#### TEXT:

In other words, the first door portion 151, the second door portion 152, and the bridge portions 153 of the plate member 150 are in an integral form and formed within the predetermined radius, so that the plate member 150 can keep the predetermined curvature without bending during a sliding motion.

Furthermore, it is preferable that the plate member 150 is made of a single material and is 0.3 T to 1.2 T thick to reduce weight and manufacturing costs and to smoothly move along the guide rail grooves 116.

As described above, because the first door portion 151, the second door portion 152 and the bridge portion 153 are integrally formed of the single material to thereby simplify the entire structure of the mode door 130, it can reduce the number of components, weight and manufacturing costs of the mode door 130, improve durability, reduce the size of the air conditioner, and prevent bad smells, which are caused by inhabitation of molds, and is reusable due to the use of the plate member 150 made of the single material.

In the meantime, the plate member 150 may be made of a thin film material.

Moreover, the first door portion 151 can close at least two of the defrost vent 112, the face vent 113 and the floor vent 114. That is, a sliding direction length L1 of the first door portion 151 is as long as the first door portion 151 can close the two adjacent vents out of the vents 112, 113 and 114 at the same time, and of course, when the first door portion 151 rotates in the counterclockwise direction to the maximum, it can close only one vent, namely, the defrost vent 112.

Meanwhile, the first door portion 151 is formed as long as it can simultaneously close the defrost vent 112 and the face vent 113 or simultaneously close the face vent 113 and the floor vent 114.

The second door portion 152 is spaced apart from the first door portion at a predetermined interval in the sliding direction, and closes at least one vent of the vents 112, 113 and 114.

In other words, a sliding direction length L2 of the second door portion 152 is formed as long as it can close one vent out of the vents 112, 113 and 114, and in this instance, it is preferable that the second door portion 152 is as large as it can close the floor vent 114.

As described above, the sliding direction length L1 of the first door portion 151 that has to close two vents out of the vents 112, 113 and 114 is longer than the sliding direction length L2 of the second door portion 152 that has to close one vent out of the vents 112, 113 and 114.

#### PROBLEMS AND TASKS:
**a.** In the mode door passage, what thickness range is preferred for the plate member?
**b.** Copy everything in the mode door passage word for word, from "Moreover, the first" down to "close the face vent 113 and the floor vent 114.".

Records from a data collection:
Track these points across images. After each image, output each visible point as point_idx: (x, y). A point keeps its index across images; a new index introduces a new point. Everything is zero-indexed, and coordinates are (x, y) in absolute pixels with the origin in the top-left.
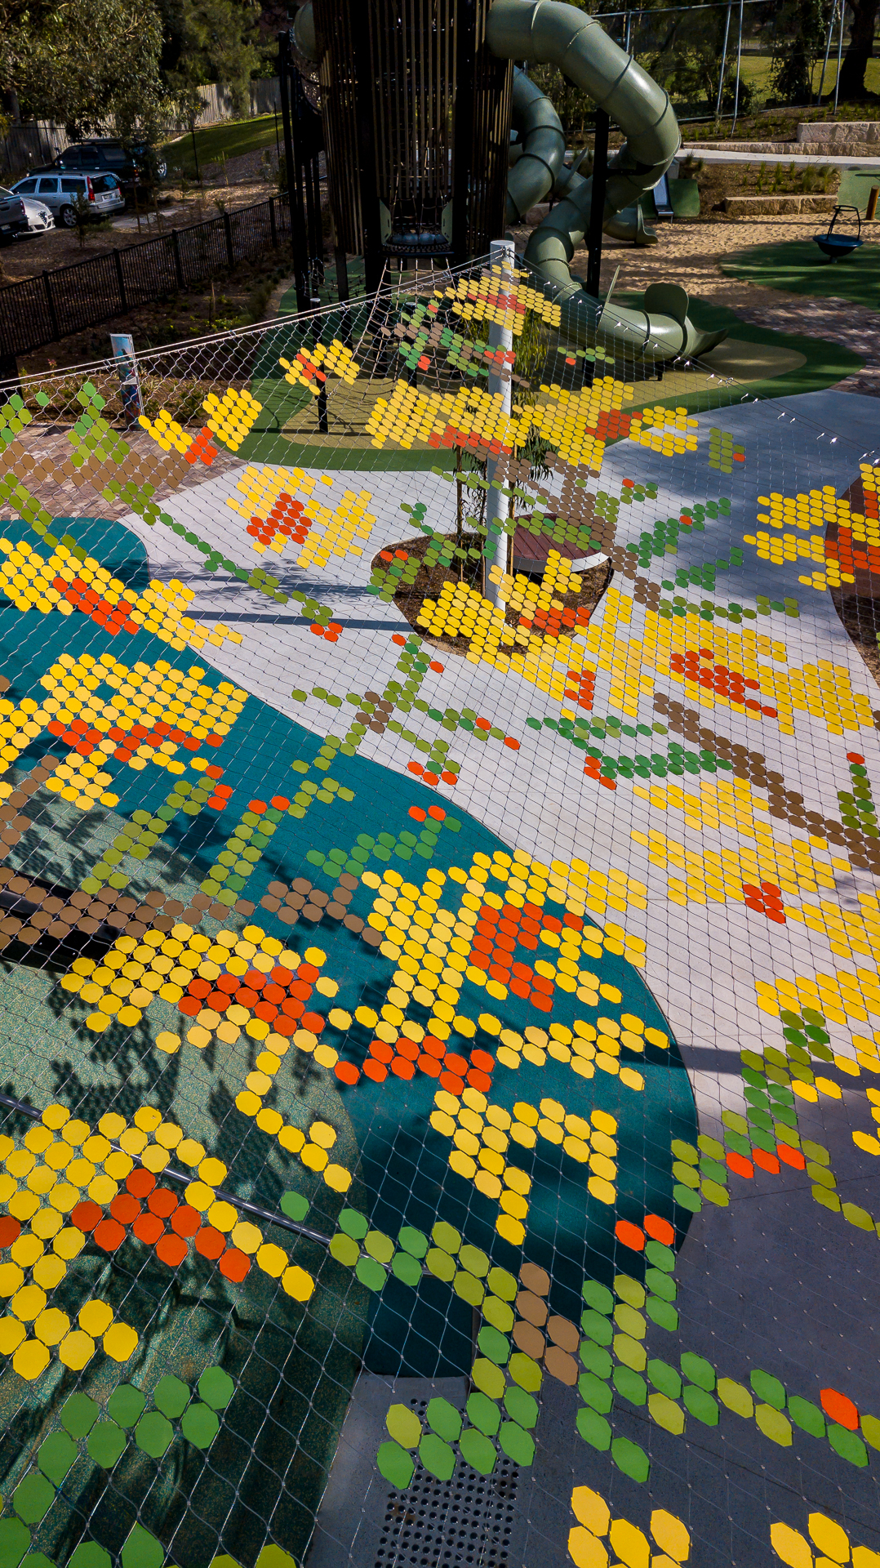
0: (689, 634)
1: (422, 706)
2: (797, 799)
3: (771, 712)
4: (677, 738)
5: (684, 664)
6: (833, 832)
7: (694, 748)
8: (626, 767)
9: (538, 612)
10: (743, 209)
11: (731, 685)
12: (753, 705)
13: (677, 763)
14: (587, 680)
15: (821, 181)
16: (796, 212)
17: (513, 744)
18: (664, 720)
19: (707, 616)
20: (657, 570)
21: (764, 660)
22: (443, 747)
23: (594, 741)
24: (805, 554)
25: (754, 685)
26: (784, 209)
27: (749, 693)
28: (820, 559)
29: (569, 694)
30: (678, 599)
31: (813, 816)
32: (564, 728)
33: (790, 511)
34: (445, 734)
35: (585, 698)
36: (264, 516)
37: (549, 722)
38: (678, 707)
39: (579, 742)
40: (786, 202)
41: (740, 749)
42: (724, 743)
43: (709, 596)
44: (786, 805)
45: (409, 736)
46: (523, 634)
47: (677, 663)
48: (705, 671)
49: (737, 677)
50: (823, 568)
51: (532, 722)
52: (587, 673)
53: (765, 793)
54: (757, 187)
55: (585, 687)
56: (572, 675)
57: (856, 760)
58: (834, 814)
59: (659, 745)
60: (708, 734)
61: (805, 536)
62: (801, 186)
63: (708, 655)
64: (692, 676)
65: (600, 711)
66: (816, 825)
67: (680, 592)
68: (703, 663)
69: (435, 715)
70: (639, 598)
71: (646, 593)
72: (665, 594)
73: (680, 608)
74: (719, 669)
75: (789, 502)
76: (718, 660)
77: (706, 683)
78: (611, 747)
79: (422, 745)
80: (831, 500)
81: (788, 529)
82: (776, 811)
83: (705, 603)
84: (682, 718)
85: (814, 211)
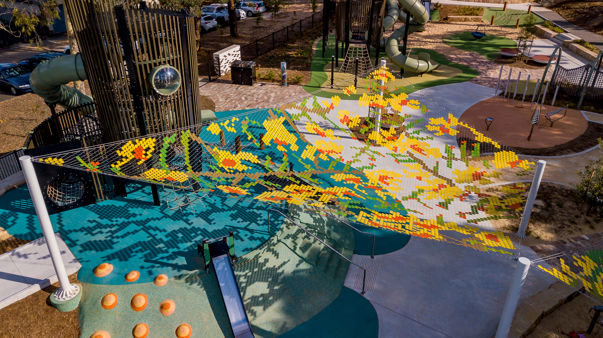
0: (414, 142)
1: (370, 150)
2: (427, 167)
3: (426, 155)
4: (410, 158)
5: (413, 147)
6: (432, 171)
7: (413, 159)
8: (401, 161)
9: (388, 137)
10: (453, 20)
11: (420, 150)
12: (423, 154)
13: (409, 161)
14: (396, 148)
15: (478, 12)
16: (469, 21)
17: (384, 156)
18: (408, 155)
19: (417, 139)
20: (410, 131)
21: (426, 147)
22: (373, 156)
23: (396, 157)
24: (436, 129)
25: (424, 151)
26: (466, 20)
27: (422, 152)
28: (438, 130)
29: (393, 150)
30: (413, 136)
31: (429, 169)
32: (392, 155)
33: (435, 121)
34: (374, 154)
35: (396, 151)
36: (342, 119)
37: (390, 154)
38: (410, 153)
39: (394, 157)
40: (466, 18)
41: (419, 160)
42: (417, 159)
43: (418, 136)
44: (425, 167)
45: (368, 154)
46: (386, 140)
47: (411, 146)
48: (416, 148)
49: (421, 149)
50: (438, 132)
51: (387, 154)
52: (397, 147)
53: (422, 166)
54: (457, 13)
55: (396, 149)
56: (394, 147)
57: (437, 162)
58: (432, 169)
59: (407, 158)
60: (415, 157)
61: (436, 126)
62: (471, 13)
63: (417, 145)
64: (413, 149)
65: (398, 153)
66: (429, 170)
67: (413, 135)
68: (416, 147)
69: (372, 151)
70: (406, 135)
71: (407, 135)
72: (410, 135)
73: (413, 138)
74: (418, 148)
75: (435, 120)
76: (418, 146)
77: (416, 150)
78: (399, 158)
79: (370, 156)
80: (442, 120)
81: (434, 125)
82: (423, 168)
83: (417, 137)
84: (411, 155)
85: (475, 21)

#### SOLUTIONS TO THE TASKS:
**a.** 0.3 T to 1.2 T thick.

**b.**
Moreover, the first door portion 151 can close at least two of the defrost vent 112, the face vent 113 and the floor vent 114. That is, a sliding direction length L1 of the first door portion 151 is as long as the first door portion 151 can close the two adjacent vents out of the vents 112, 113 and 114 at the same time, and of course, when the first door portion 151 rotates in the counterclockwise direction to the maximum, it can close only one vent, namely, the defrost vent 112.

Meanwhile, the first door portion 151 is formed as long as it can simultaneously close the defrost vent 112 and the face vent 113 or simultaneously close the face vent 113 and the floor vent 114.